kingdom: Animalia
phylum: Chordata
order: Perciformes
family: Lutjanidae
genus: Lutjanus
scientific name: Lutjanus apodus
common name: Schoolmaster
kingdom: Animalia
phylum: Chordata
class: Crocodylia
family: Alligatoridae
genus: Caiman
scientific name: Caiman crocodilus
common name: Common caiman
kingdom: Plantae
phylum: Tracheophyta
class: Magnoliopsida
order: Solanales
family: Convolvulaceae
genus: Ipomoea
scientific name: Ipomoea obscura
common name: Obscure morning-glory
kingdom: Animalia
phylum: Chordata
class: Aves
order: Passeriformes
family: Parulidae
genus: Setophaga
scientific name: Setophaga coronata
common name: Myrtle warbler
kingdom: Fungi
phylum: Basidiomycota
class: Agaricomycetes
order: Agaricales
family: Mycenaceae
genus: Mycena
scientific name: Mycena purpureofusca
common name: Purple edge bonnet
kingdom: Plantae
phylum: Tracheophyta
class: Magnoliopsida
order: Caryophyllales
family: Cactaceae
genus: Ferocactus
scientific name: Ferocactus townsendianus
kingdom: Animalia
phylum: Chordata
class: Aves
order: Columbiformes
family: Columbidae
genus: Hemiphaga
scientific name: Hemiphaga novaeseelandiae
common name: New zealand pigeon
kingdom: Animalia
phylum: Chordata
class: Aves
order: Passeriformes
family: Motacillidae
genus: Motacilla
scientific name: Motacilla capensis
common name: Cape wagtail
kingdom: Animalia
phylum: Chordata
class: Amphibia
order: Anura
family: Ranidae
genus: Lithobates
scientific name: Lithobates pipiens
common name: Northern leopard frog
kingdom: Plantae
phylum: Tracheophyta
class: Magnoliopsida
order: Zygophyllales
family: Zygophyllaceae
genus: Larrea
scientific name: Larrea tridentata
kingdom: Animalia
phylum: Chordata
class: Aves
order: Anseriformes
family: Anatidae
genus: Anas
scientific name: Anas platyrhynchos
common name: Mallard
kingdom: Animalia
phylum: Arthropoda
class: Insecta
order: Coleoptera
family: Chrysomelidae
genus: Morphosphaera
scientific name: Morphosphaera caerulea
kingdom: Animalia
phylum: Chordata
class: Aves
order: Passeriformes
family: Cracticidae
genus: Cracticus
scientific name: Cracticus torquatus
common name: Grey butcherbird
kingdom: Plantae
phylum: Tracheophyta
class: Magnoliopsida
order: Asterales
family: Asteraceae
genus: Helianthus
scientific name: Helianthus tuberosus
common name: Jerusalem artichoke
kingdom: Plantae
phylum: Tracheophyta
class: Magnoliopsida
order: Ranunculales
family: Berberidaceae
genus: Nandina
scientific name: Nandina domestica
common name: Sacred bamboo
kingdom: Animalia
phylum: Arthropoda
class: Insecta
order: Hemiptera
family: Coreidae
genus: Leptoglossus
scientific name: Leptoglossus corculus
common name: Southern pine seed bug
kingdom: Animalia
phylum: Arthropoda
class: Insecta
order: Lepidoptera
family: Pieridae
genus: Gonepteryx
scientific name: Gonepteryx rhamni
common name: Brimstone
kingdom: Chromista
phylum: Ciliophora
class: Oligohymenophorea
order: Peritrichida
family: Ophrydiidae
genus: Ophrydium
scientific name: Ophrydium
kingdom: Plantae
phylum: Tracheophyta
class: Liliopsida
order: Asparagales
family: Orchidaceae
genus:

• WHAT YOU SHOULD DO
Repeat all of the lines above, swapping "common name" for "vernacular name" wherever it appears and leaving everything else as it is.

• ANSWER FOR THIS EXERCISE
kingdom: Animalia
phylum: Chordata
order: Perciformes
family: Lutjanidae
genus: Lutjanus
scientific name: Lutjanus apodus
vernacular name: Schoolmaster
kingdom: Animalia
phylum: Chordata
class: Crocodylia
family: Alligatoridae
genus: Caiman
scientific name: Caiman crocodilus
vernacular name: Common caiman
kingdom: Plantae
phylum: Tracheophyta
class: Magnoliopsida
order: Solanales
family: Convolvulaceae
genus: Ipomoea
scientific name: Ipomoea obscura
vernacular name: Obscure morning-glory
kingdom: Animalia
phylum: Chordata
class: Aves
order: Passeriformes
family: Parulidae
genus: Setophaga
scientific name: Setophaga coronata
vernacular name: Myrtle warbler
kingdom: Fungi
phylum: Basidiomycota
class: Agaricomycetes
order: Agaricales
family: Mycenaceae
genus: Mycena
scientific name: Mycena purpureofusca
vernacular name: Purple edge bonnet
kingdom: Plantae
phylum: Tracheophyta
class: Magnoliopsida
order: Caryophyllales
family: Cactaceae
genus: Ferocactus
scientific name: Ferocactus townsendianus
kingdom: Animalia
phylum: Chordata
class: Aves
order: Columbiformes
family: Columbidae
genus: Hemiphaga
scientific name: Hemiphaga novaeseelandiae
vernacular name: New zealand pigeon
kingdom: Animalia
phylum: Chordata
class: Aves
order: Passeriformes
family: Motacillidae
genus: Motacilla
scientific name: Motacilla capensis
vernacular name: Cape wagtail
kingdom: Animalia
phylum: Chordata
class: Amphibia
order: Anura
family: Ranidae
genus: Lithobates
scientific name: Lithobates pipiens
vernacular name: Northern leopard frog
kingdom: Plantae
phylum: Tracheophyta
class: Magnoliopsida
order: Zygophyllales
family: Zygophyllaceae
genus: Larrea
scientific name: Larrea tridentata
kingdom: Animalia
phylum: Chordata
class: Aves
order: Anseriformes
family: Anatidae
genus: Anas
scientific name: Anas platyrhynchos
vernacular name: Mallard
kingdom: Animalia
phylum: Arthropoda
class: Insecta
order: Coleoptera
family: Chrysomelidae
genus: Morphosphaera
scientific name: Morphosphaera caerulea
kingdom: Animalia
phylum: Chordata
class: Aves
order: Passeriformes
family: Cracticidae
genus: Cracticus
scientific name: Cracticus torquatus
vernacular name: Grey butcherbird
kingdom: Plantae
phylum: Tracheophyta
class: Magnoliopsida
order: Asterales
family: Asteraceae
genus: Helianthus
scientific name: Helianthus tuberosus
vernacular name: Jerusalem artichoke
kingdom: Plantae
phylum: Tracheophyta
class: Magnoliopsida
order: Ranunculales
family: Berberidaceae
genus: Nandina
scientific name: Nandina domestica
vernacular name: Sacred bamboo
kingdom: Animalia
phylum: Arthropoda
class: Insecta
order: Hemiptera
family: Coreidae
genus: Leptoglossus
scientific name: Leptoglossus corculus
vernacular name: Southern pine seed bug
kingdom: Animalia
phylum: Arthropoda
class: Insecta
order: Lepidoptera
family: Pieridae
genus: Gonepteryx
scientific name: Gonepteryx rhamni
vernacular name: Brimstone
kingdom: Chromista
phylum: Ciliophora
class: Oligohymenophorea
order: Peritrichida
family: Ophrydiidae
genus: Ophrydium
scientific name: Ophrydium
kingdom: Plantae
phylum: Tracheophyta
class: Liliopsida
order: Asparagales
family: Orchidaceae
genus:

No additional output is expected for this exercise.